- [Study text]:
+++++
Have VFD ratings grown to handle 220V 1ph to 3ph for a 5HP motor?

O great electron gurus,
Excuse my ignorance, but when I set up my Bridgeport about 7 years ago, a 1HP VFD for 220V 1ph to 220V 3ph was about the limit. I will plead that I was ignorant even then and just got lucky that the TECO unit I got, has served me well. At the time, I recall the rule of thumb was that a VFD de-rated the motor HP 75% and has never posed an issue. When I bought my 14x60 lathe, the 5HP motor left me with no option but to purchase a rotary phase converter. That worked great, although I still have no idea how I managed to successfully wire it up. Long story short, I just made a trade for a smaller 14x32 Takisawa, but it's still a 5HP motor (two speed). I realize I could just keep the RPC and not worry about a thing, but curiosity gets the better of me.

So as the title suggests, are VFD's successfully producing 220V 3ph output from 220V 1ph input to satisfy the power needs of a 5HP motor? I now see some VFD's listed that appear to perform this task, but since I have a distinct aversion to rampant electrons, my doubts exist that these can be trusted. This isn't a cost based question, just a matter of whether they exist and function. I am just running equipment for light duty, non-production work at home to feed my desire for making chips out of perfectly good metal. I will appreciate feedback for pros and cons, along with any known good manufacturers that work as advertised. I have tried several search terms here on the forum, but have yet to find a similar inquiry, so my apologies if this is a topic that has been clearly discussed.
Thanks

Mark

My 5hp lathe is running on a 220v single phase to 220v 3 phase 5hp Dan Foss VFD. Works great.
+++++
- [Exercise data]:
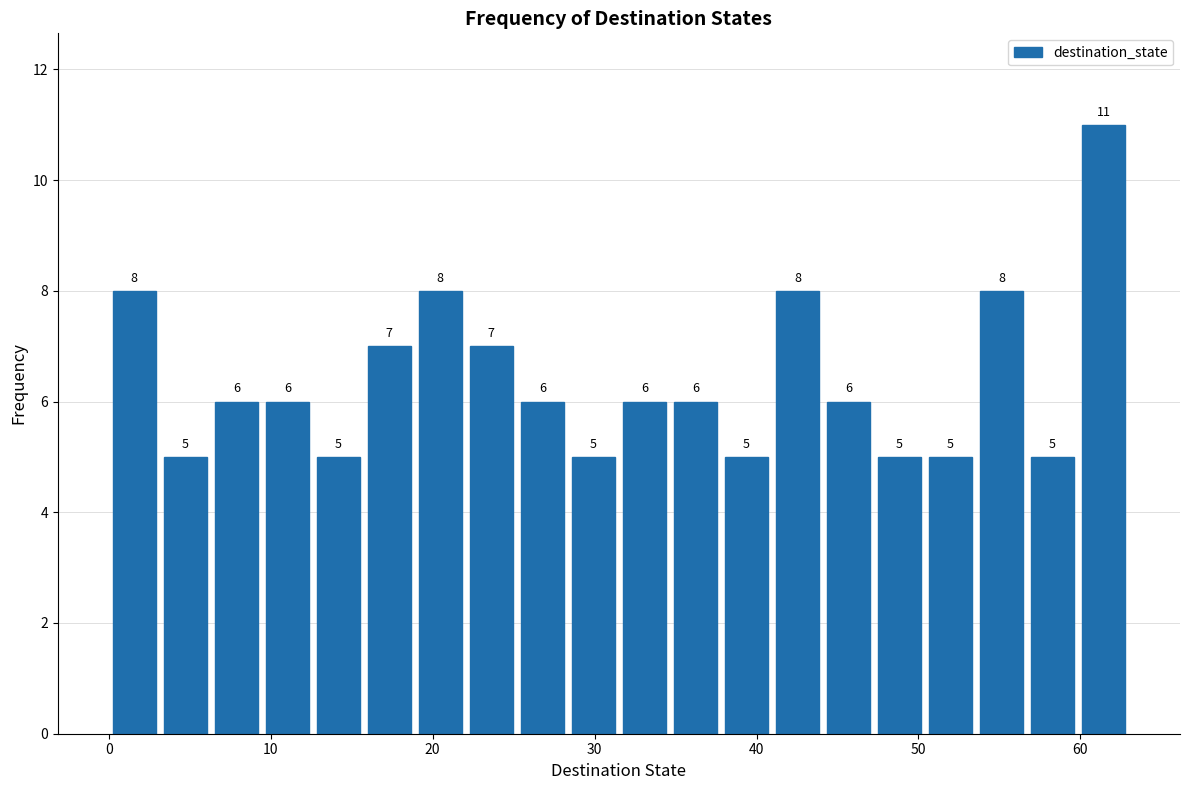

Around what value on the x-axis is the tallest bar? Give the approximate position of its centre, as read against the axis.

61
+++++
- [Check your understanding]:
- a) Answer these about the VFD forum thread:
(i) What machine did the poster set up about 7 years ago?
(ii) What did the 5HP motor on the 14x60 lathe force the poster to purchase?
(iii) Which brand of VFD runs the 5hp lathe in the reply?
- b) Carry on the VFD forum thread from its last post.
The data has no connection to the VFD forum thread.

- [Task results]:
- a)
(i) A Bridgeport
(ii) A rotary phase converter
(iii) Dan Foss

- b)
rustytool,
Thanks for the reply. Okay, so this isn't a unicorn. I quickly was overwhelmed by the Danfoss site. This is why I have had such difficulty narrowing down what could work. If it's not too much to ask, could you provide more detail as to the specific model and part number. That way I have a baseline to compare specs between manufacturers. I'll keep trying to educate myself, but the extent of choices can make you dizzy when you have zero background in the field.
Thanks

Mark

Really, VFD's don't need to be "designed" for single phase input at a particular maximum rated horse power. Buy a bigger one!

Just be fussy about any "loss of input phase" nonsense.

I like the Toshiba Tosverts. 20 hp or so.
The 7.5 hp lathe, and the 5 hp air compressor each run on such.
5 hp units drive 2-3 hp motors on other machines.

All with single phase input.

CalG,
Okay, I'm missing something obvious, so please bear with me. I appreciate the info, but feel dumber than when I started. The key factor here is that the drive has to be made to receive 1ph input power, correct? It seems like every example I find, except for some dubious Chinese listings on Fleabay, complete with poor English, are all built to accept 3ph input. I have gone to the Danfoss site, Seimans and now Toshiba. I might as well try to read hieroglyphics. I warned you that my relationship with electrons is dubious and to me it is akin to black magic. I have tried to find a selection chart that would allow me to drill down to applicable choices, but no luck so far. That's why I inquired about a specific part number to reverse engineer it.
Thanks

Mark

Mark

Bottom line is that a VFD's first function is to "rectify" Incoming AC into DC so the DC can be controlled via semi-conductors of all types. Semi conductors and AC do not play well together.

So bottom line for a useful VFD is as long as it is "dumb enough" to rectify either single or three phase line power without throwing some phase detection fault (I have not run across one of those yet, perhaps someone with more experience with differing brands and makers will add examples), AND the VFD has sufficient amperage rating to handle the current both on the way in and the way out (even more doesn't hurt, and helps for functions like DC injection braking). The VFD will power your motor "jess fine".

So get a good used industrial 10 HP drive and supply it with 220 V single phase to run your 220V three phase motors!

NB VOLTAGES MUST MATCH! i.e. a 220 Volt VFD MUST be fed 220V (200-240v anyway) No VFD likes to have it's voltages mixed up. Motors on the other hand have some handi relationships. ;-)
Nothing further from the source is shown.